The Nigerian Insurers Association (NIA) commiserates with the families of those who lost their lives in the collapse five-storey building in Lekki, which claimed about 34 lives including artesans, labourers, hawkers, women and children while the number of the injured is yet to be made public.

The Director-General NIA, Sunday Thomas, also notes with regret the loss of lives and valuable property as a result of building collapse in different parts of the country.

“We are mindful of the heavy burden the death of bread winners have placed on their families and we pray God to grant the children and other dependants of victims of the disaster the fortitude to bear the loss.

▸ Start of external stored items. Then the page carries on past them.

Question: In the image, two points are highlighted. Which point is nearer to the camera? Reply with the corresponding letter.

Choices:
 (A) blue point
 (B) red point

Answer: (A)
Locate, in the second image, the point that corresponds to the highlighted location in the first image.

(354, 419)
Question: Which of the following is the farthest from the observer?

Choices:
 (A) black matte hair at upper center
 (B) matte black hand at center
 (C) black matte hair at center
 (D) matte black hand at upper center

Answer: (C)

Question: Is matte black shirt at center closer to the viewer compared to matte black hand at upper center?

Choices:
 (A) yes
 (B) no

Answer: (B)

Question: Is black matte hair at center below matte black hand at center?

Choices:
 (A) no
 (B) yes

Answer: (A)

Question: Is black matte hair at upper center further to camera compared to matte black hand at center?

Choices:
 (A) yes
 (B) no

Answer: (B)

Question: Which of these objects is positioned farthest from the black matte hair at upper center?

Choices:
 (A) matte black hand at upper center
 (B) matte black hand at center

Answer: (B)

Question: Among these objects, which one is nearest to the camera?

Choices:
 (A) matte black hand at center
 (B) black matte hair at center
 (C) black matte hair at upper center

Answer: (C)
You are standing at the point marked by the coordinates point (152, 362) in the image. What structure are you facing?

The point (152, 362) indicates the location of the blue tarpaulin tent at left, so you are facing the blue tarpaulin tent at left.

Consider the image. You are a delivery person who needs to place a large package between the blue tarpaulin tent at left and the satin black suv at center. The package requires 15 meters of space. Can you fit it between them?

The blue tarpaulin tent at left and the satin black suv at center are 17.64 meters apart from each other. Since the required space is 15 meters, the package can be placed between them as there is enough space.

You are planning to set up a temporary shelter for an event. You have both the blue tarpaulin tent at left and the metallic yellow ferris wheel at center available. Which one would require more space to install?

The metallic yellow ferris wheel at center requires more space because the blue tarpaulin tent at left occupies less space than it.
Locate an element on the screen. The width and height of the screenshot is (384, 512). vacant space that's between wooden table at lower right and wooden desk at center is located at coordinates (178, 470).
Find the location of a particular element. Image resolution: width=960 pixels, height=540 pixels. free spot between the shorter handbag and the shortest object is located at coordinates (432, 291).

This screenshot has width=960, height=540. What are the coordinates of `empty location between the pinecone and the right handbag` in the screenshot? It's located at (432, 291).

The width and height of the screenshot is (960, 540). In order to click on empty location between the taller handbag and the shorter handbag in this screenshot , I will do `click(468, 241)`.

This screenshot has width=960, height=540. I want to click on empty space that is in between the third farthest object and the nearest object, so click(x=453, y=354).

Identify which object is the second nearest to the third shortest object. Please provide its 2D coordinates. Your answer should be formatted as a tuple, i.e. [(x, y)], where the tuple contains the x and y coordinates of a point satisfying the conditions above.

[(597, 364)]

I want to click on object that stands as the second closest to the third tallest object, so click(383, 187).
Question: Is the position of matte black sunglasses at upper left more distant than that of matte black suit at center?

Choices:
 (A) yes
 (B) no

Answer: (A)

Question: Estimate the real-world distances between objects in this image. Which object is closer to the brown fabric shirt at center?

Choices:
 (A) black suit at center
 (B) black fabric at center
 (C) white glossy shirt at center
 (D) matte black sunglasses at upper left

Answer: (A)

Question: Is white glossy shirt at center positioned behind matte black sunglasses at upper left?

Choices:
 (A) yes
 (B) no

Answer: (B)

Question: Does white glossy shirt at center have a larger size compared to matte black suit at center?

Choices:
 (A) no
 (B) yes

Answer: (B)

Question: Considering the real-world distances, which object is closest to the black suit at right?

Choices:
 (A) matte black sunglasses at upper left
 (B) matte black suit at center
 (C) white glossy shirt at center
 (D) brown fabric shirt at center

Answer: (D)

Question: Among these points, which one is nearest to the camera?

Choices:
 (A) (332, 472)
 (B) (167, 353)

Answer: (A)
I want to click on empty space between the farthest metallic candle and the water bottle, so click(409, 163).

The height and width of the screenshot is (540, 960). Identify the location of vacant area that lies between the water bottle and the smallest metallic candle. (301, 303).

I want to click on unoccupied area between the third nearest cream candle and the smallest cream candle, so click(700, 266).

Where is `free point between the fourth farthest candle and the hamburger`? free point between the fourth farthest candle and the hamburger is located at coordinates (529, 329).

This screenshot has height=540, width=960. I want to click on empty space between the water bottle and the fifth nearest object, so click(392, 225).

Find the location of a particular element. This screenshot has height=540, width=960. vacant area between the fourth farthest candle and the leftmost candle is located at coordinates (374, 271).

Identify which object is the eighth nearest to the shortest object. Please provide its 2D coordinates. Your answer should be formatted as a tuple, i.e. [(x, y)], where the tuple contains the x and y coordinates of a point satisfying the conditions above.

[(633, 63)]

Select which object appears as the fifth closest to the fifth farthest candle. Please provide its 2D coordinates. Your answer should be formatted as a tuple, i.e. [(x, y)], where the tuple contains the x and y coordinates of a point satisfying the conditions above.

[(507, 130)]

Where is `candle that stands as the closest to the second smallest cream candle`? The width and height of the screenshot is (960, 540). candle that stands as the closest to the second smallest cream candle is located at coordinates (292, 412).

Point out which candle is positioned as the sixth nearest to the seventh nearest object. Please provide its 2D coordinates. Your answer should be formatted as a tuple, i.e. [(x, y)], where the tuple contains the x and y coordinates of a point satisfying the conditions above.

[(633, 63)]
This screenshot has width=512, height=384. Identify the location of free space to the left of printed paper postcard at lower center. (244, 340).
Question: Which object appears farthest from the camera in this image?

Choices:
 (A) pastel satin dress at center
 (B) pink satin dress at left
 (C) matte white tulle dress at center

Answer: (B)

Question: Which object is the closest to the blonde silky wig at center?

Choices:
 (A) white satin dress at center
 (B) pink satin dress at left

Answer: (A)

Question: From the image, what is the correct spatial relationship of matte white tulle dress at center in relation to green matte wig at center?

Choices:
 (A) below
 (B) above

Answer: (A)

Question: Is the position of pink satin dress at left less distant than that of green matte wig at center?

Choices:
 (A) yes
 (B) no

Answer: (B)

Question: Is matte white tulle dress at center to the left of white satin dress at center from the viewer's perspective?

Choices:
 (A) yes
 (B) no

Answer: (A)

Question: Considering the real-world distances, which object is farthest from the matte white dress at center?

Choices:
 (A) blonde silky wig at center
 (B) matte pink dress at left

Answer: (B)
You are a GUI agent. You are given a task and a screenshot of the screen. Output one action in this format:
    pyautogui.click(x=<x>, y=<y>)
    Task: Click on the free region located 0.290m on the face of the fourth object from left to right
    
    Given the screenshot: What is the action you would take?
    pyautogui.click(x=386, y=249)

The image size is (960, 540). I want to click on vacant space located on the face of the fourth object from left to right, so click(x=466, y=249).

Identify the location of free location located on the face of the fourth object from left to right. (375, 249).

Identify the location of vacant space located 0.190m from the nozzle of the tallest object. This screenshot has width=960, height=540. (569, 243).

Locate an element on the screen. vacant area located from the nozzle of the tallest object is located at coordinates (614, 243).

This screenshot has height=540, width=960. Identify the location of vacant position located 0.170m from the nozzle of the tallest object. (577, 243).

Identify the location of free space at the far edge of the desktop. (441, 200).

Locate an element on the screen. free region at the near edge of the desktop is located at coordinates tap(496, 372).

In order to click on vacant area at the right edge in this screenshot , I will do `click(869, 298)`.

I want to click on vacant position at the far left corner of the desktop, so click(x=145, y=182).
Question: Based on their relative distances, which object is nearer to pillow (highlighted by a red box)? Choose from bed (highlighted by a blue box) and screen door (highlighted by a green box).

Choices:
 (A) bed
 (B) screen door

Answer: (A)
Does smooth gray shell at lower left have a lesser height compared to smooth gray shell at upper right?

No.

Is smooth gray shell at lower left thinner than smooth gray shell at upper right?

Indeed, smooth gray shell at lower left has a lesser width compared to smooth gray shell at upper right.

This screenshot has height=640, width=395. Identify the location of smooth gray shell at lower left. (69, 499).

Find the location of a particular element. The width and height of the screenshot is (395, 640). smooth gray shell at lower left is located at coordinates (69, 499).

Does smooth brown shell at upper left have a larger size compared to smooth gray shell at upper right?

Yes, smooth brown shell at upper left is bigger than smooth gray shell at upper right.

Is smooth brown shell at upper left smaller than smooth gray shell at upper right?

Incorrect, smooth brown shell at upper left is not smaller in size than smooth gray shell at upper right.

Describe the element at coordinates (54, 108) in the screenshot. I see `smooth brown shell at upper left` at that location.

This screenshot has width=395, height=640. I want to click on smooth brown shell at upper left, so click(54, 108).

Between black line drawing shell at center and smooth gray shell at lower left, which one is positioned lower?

“We are however quick to note that the heavy financial burden placed on their dependants and loved ones would have been mitigated if the contractors had done the needful,” he said.

He noted that all over the world, insurance is risk mitigating mechanisms designed to bring succour to those who suffer lose their relations and/or property.

“As a nation, we should learn to place premium on human lives by doing the needful. This is where the insurance companies can be called to action

“Insurance Act 2003 in its Section 64(1) states that No person shall cause to be constructed any building of more than two floors without insuring with a registered insurer his liability in respect of construction risks caused by his negligence or the negligence of his servants, agents or consultants which may result in bodily injury or loss of life to or damage to property of any workman on the site or of any member of the Public,” he added.

He urged all the stakeholders in the construction industry to take appropriate steps to ensure compliance with the extant laws to stop the needless loss of lives and property and the resultant problems for the families.

He said this is not the time for the blame game, but indeed a time for sober reflection and a call to action, stressing that those who are vested with the power to enforce the laws of the land owe it a duty to ensure that laws are obeyed.

“What is more? The Lagos State government had domesticated the law on Insurance of Buildings under construction. What remains is for the law enforcement agents to enforce the law.

“The nation cannot afford to waste its citizens and its assets given the robust insurance arrangement opportunities provided by the insurance Act 2003.

“Enough of this waste! Take Insurance to cover your risks and be assured of better tomorrow in case the unexpected happens,” he posited.